The probability "α" that a random value of the statistic belongs to the critical region is known as the level of significance.
The significance level equals the type I error rate (rejecting the null hypothesis when it's true). You can think of this error rate as the probability of a false positive. The test results lead you to believe that an effect exists when it actually does not exist.
For example:
If the level of significance is 1%, there is a 1% chance of rejecting the null hypothesis even when it is true.
Scale level measurement:
There are 4 different types of measurement scale, and they indicate what type of data is being collected/analyzed. They have 4 properties and are distinguished on the basis of these properties: identity, magnitude, equal interval, and the absolute zero property. They are used for qualitative & quantitative analysis of the data:
1. Nominal Scale: It is used for identification purposes and is strictly used for qualitative analysis. It is also known as the categorical scale: it assigns labels to attributes. Only frequency, percentage can be checked for these type of variables. For eg: We can assign the colours blue, green and red, the numbers 1,2,3, which does not mean anything except for assigning numerical codes for easier identification.

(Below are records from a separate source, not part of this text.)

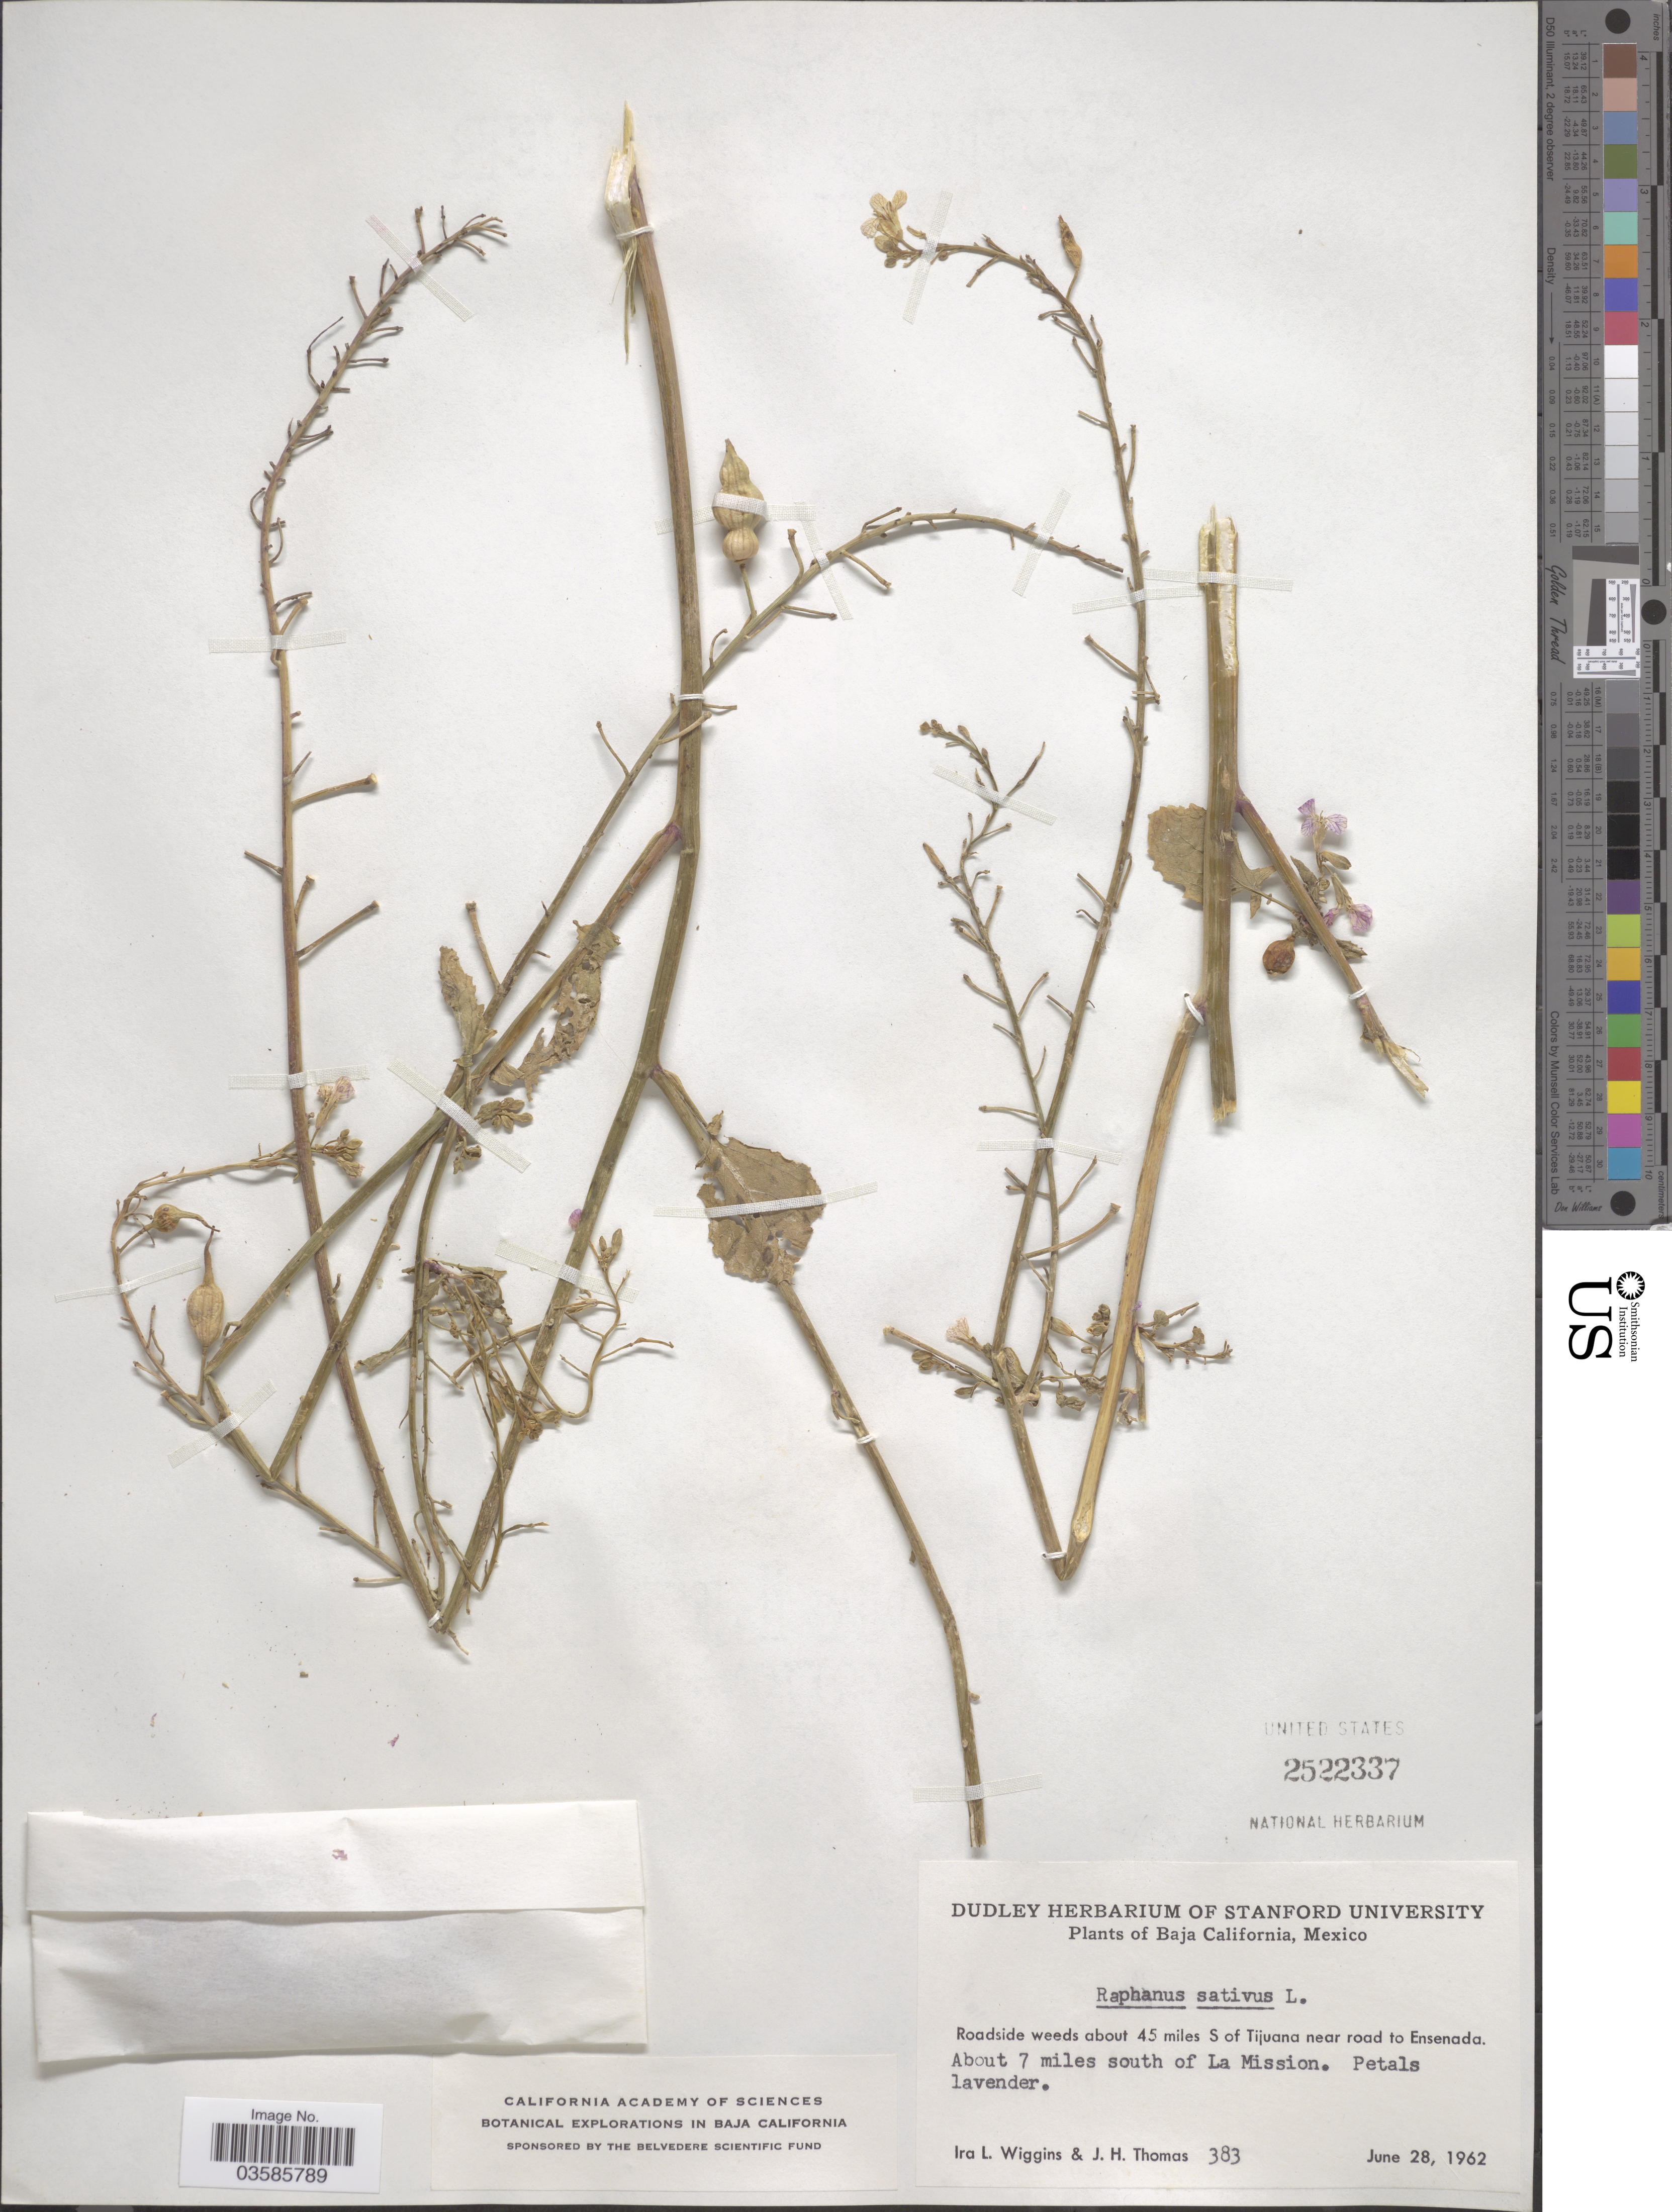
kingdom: Plantae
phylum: Tracheophyta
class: Magnoliopsida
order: Brassicales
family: Brassicaceae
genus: Raphanus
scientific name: Raphanus sativus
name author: L.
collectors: I. L. Wiggins & J. H. Thomas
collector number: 383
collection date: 1962-06-28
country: Mexico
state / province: Baja California Norte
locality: Roadside weeds about 45 miles S of Tijuana near road to Ensenada. About 7 miles south of La Mission.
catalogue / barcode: US 2522337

2.Ordinal scale: It involves the ranking or ordering of the attributes and is also used for qualitative analysis like the nominal scale. The attributes are usually arranged in an increasing or decreasing order. For eg, In a customer satisfaction survey: 1 indicates not satisfied, 2: satisfied, 3: highly satisfied, 4: best experience ever; this is an ordinal scale.

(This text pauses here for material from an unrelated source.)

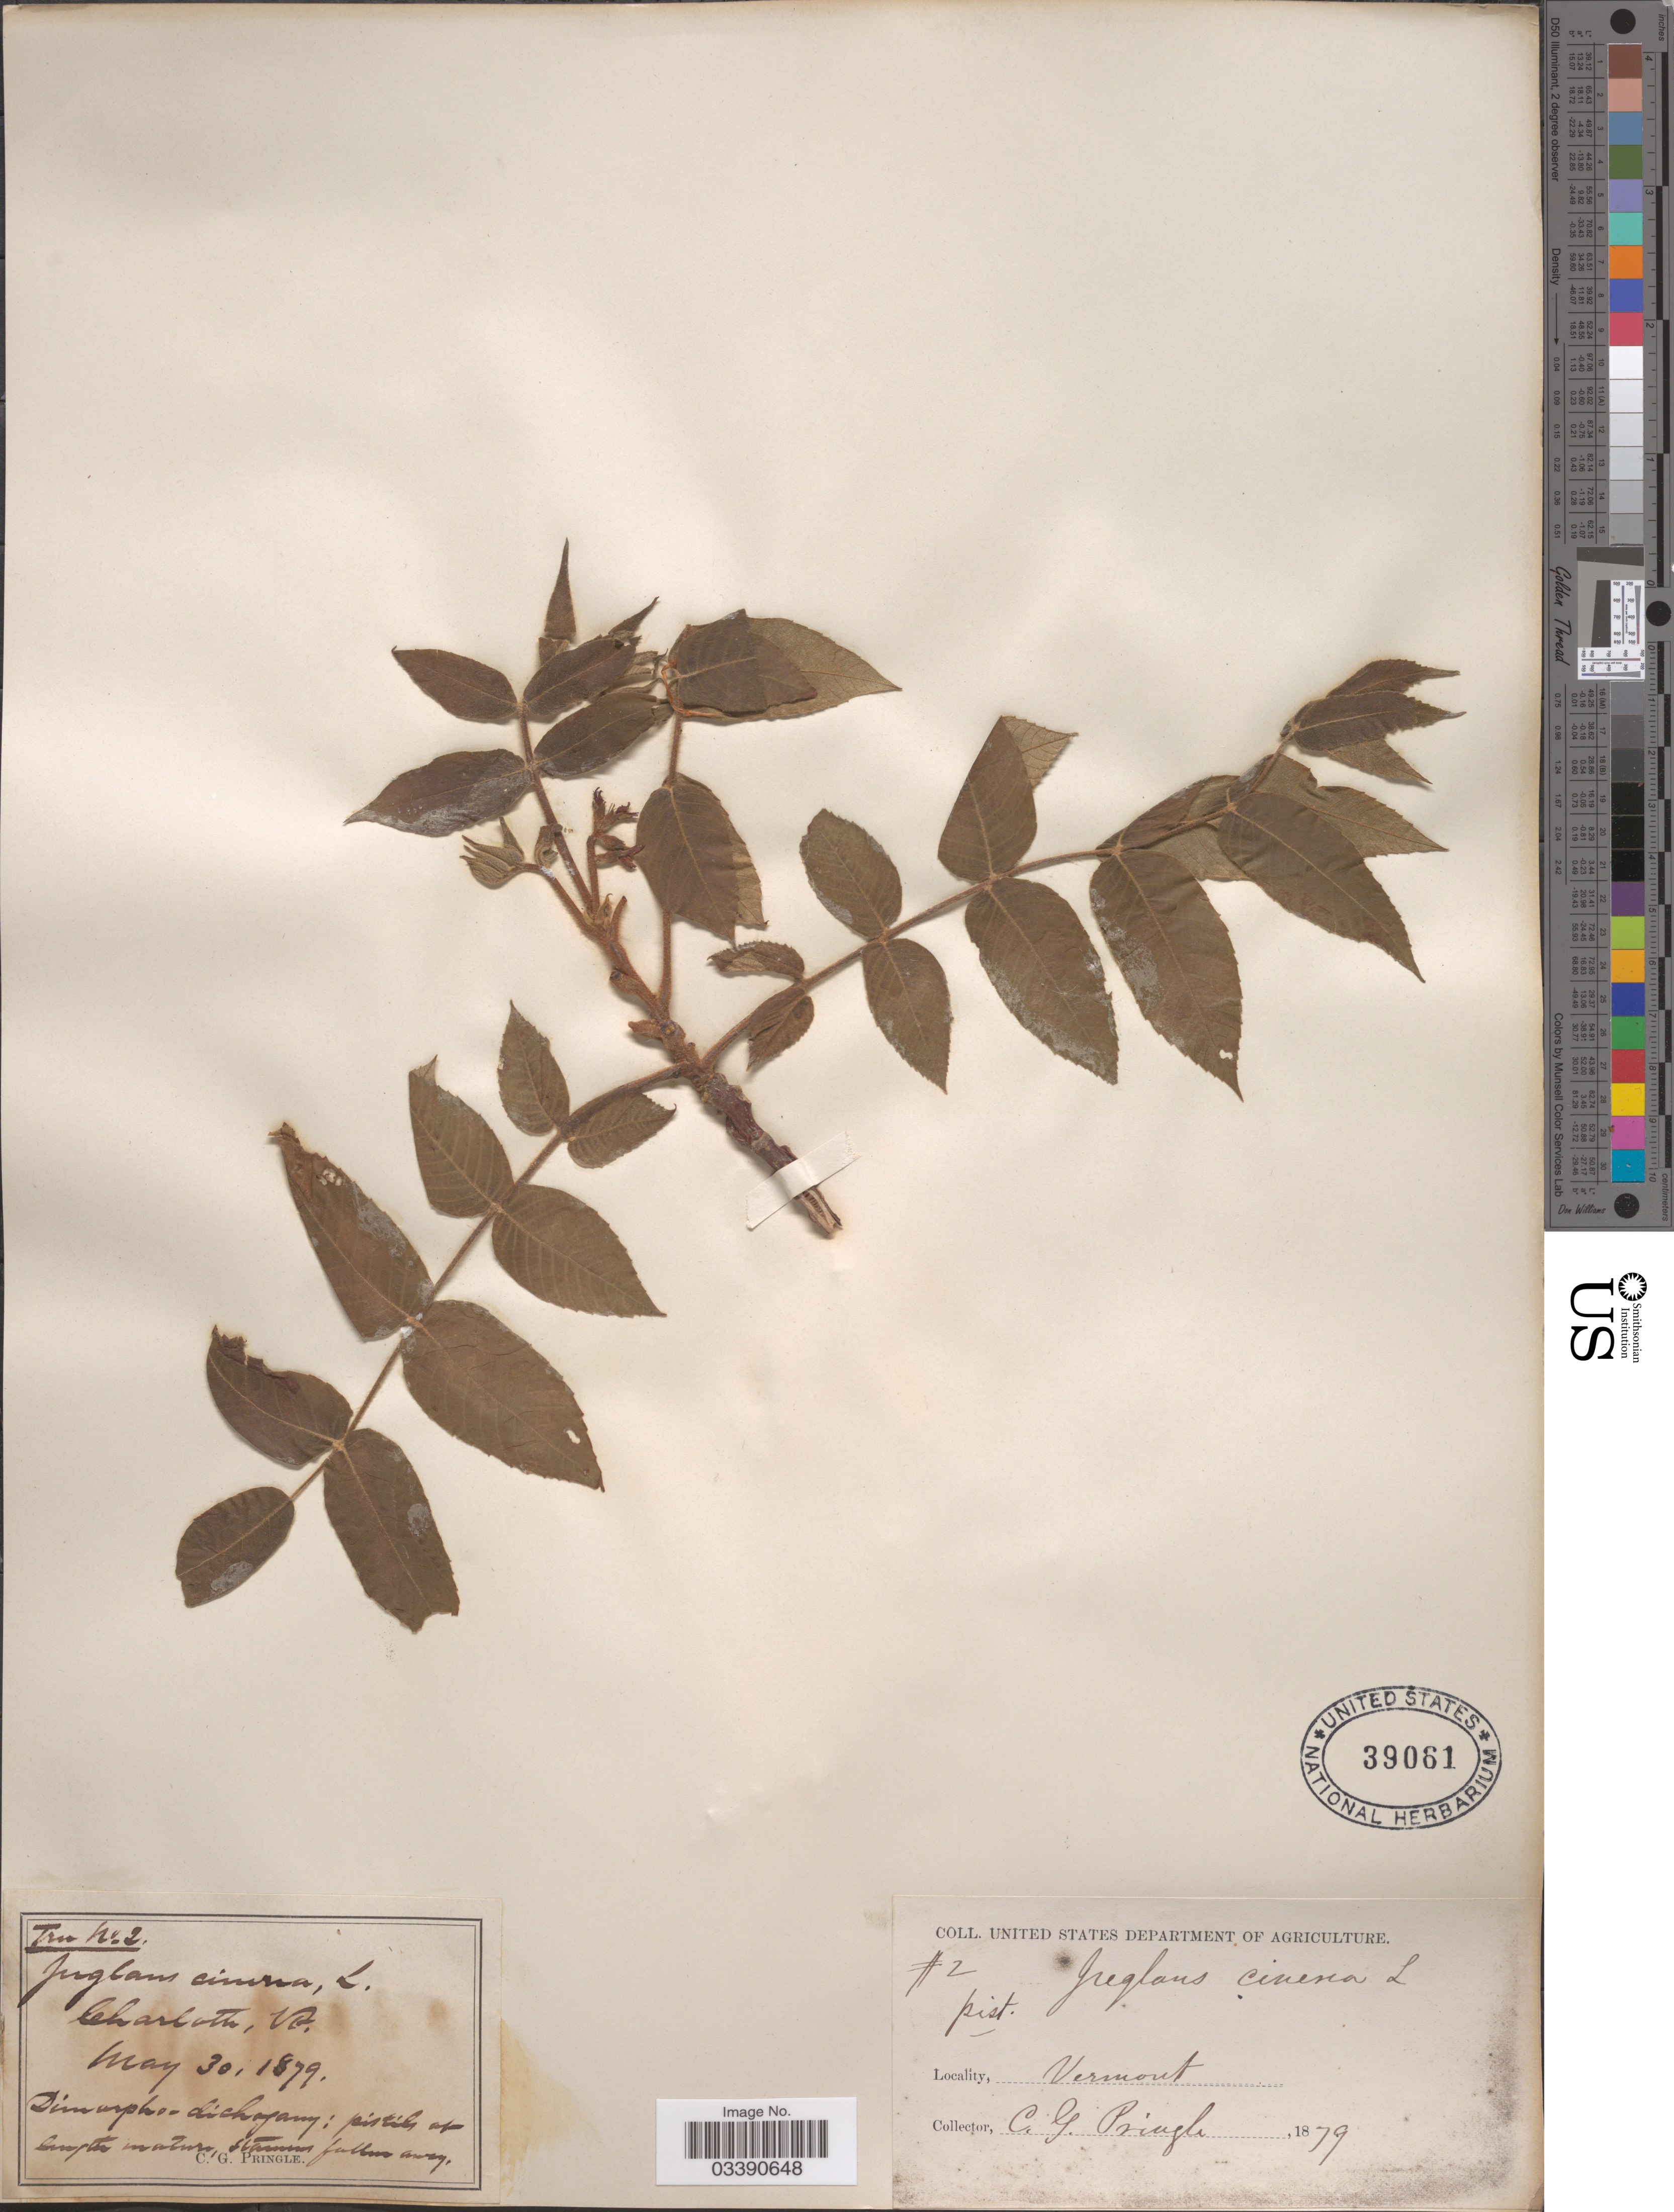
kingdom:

3. Interval Scale: It is a quantitative scale in which the levels are ordered and the difference between the two variables is meaningful and equal, and the presence of zero is arbitrary.It is an extension of the ordinal scale, with the main difference being the existence of equal intervals. For eg, while analysing temperature, 10-30 degrees and 50-70 degrees, the order is important, and the difference between the variables is also meaningful.
4. Ratio Scale: This is also a quantitative scale, & is the peak level of data measurement. Being an extension of the interval scale, it covers all four characteristics of measurement scale; identity, magnitude, equal interval, and the absolute zero property. This allows comparison of both the differences and the relative magnitude.
Some examples of ratio scales include length, weight, time, etc.